En accord avec le prothésiste, la prothèse est réalisée dans un délai relativement court (fig. 31, 32, 33, 34, 35 et 36). Comme pour le cas précédent, la maquette en cire et le bridge tout céramique terminé ont des valeurs quasiment identiques qui respectent les critères exigés, c'est-à-dire :

- pour la zone de jonction incisive centrale-élément intermédiaire, la hauteur est égale à 4 mm et l'épaisseur à 3 mm, soit une section de 12 mm2 ;

- pour la zone de jonction canine-élément intermédiaire, la hauteur et l'épaisseur sont égales à 3,5 mm, soit une section de 12,25 mm2 ;

- l'épaisseur des ailettes est en moyenne de 1 mm.

Après le collage, toujours réalisé selon le même protocole, le bridge ne modifie ni l'esthétique vestibulaire des dents supports ni la fonction occlusale du côté palatin (fig. 37, 38 et 39). L'épaisseur de l'armature pressée se traduit par une légère convexité palatine que l'excellent état de surface glacé de la céramique rend imperceptible (fig.39). Le résultat esthétique est très convaincant : c'est une priorité. La radiographie après collage montre que le bridge « enjambe discrètement le vide » (fig. 40). La satisfaction de la patiente est totale et au bout de 18 mois, le bridge « expérimental » fonctionne toujours… avec de bonnes probabilités de pronostic favorable à long terme.

Conclusion

Les deux exemples d'agénésies dentaires sont une bonne illustration du problème posé, chez l'adulte jeune, par le remplacement unitaire de dents esthétiquement importantes. Actuellement, la restauration prothétique avec une couronne unitaire sur implant est incontestablement la solution idéale. Mais si le site édenté ne présente pas les caractéristiques favorables à la pose d'un implant, seule une solution de prothèse fixée conventionnelle peut être proposée sous la forme d'un bridge.
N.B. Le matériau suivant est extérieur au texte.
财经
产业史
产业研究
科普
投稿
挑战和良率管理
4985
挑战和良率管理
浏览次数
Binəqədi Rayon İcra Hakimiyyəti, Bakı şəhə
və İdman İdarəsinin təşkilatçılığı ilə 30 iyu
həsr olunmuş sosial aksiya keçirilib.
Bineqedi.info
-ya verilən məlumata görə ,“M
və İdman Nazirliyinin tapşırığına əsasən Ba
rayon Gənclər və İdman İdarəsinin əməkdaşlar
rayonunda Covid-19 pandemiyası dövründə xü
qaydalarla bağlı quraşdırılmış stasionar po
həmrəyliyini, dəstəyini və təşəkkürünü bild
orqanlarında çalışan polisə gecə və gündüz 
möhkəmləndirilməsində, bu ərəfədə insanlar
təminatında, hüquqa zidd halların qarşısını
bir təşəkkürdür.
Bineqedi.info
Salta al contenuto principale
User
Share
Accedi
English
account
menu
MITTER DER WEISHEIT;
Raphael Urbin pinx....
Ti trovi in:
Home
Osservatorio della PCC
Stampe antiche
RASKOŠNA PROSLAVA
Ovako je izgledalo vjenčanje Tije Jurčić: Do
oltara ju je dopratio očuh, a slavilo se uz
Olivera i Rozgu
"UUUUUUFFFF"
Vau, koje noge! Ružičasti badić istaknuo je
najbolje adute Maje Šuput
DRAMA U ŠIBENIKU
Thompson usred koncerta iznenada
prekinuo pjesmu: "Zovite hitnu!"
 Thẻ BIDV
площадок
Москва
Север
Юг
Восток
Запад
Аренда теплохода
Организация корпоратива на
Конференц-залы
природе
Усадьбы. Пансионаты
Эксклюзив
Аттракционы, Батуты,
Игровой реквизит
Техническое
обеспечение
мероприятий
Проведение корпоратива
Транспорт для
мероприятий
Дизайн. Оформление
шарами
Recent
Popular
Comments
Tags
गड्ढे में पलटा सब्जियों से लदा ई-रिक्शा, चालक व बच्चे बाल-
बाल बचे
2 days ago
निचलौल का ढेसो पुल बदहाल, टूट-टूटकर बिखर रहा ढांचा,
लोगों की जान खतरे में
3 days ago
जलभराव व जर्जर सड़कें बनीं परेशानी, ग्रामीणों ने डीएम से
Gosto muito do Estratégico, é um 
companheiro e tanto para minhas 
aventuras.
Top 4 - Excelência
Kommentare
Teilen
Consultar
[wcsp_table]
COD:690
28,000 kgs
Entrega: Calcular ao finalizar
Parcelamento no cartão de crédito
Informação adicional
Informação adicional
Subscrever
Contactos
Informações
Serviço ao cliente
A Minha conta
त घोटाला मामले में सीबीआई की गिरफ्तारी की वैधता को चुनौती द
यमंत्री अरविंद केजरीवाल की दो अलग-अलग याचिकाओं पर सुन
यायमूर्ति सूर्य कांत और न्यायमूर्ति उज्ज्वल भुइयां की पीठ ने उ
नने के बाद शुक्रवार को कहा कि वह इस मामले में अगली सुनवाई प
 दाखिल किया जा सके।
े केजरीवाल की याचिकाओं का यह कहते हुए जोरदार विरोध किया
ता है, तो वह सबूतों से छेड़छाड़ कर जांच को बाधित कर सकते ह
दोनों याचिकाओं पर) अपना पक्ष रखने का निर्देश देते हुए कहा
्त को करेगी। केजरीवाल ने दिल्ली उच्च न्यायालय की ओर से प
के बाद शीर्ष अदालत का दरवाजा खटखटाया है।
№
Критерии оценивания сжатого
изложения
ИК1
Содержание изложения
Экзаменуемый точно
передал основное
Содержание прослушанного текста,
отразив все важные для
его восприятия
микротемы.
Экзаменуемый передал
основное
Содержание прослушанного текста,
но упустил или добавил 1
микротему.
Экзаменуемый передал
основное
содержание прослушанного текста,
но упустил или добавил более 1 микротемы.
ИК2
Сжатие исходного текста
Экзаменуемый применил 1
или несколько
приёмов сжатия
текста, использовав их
À l'ère de l'esthétique avant tout, de la conservation tissulaire chaque fois que cela est possible, de l'adhésion physico-chimique toujours plus performante et de l'élaboration de systèmes biomécaniques toujours plus résistants, il s'agit de trouver le meilleur compromis pour déterminer le type de bridge qui convient le mieux. Après une analyse précise des deux situations cliniques et pour avoir déjà une certaine expérience des restaurations tout céramique, nous avons choisi le bridge tout céramique avec le système IPS Empress 2®. Sa mise en œuvre exige rigueur et application stricte des critères désormais connus. La sélection des cas pour ce type de restauration sans métal doit inciter à une certaine prudence. Les contre-indications sont formées par les conditions d'occlusion défavorables et l'impossibilité de respecter les critères d'épaisseur de matériau. Pour les deux jeunes patientes dont les cas ont été présentés ici, les résultats cliniques, tant pour le rétablissement d'une esthétique naturelle que pour une bonne intégration fonctionnelle, sont à ce jour tout à fait satisfaisants, voire encourageants.

Avec Fradeani [11], il convient d'affirmer que « d'autres essais cliniques prospectifs seraient très utiles, permettant au praticien d'avoir des critères précis pour faire le choix du système approprié à chaque cas ».

Remerciements à M.A.Meyer, prothésiste dentaire du laboratoire Flecher, pour la réalisation des bridges.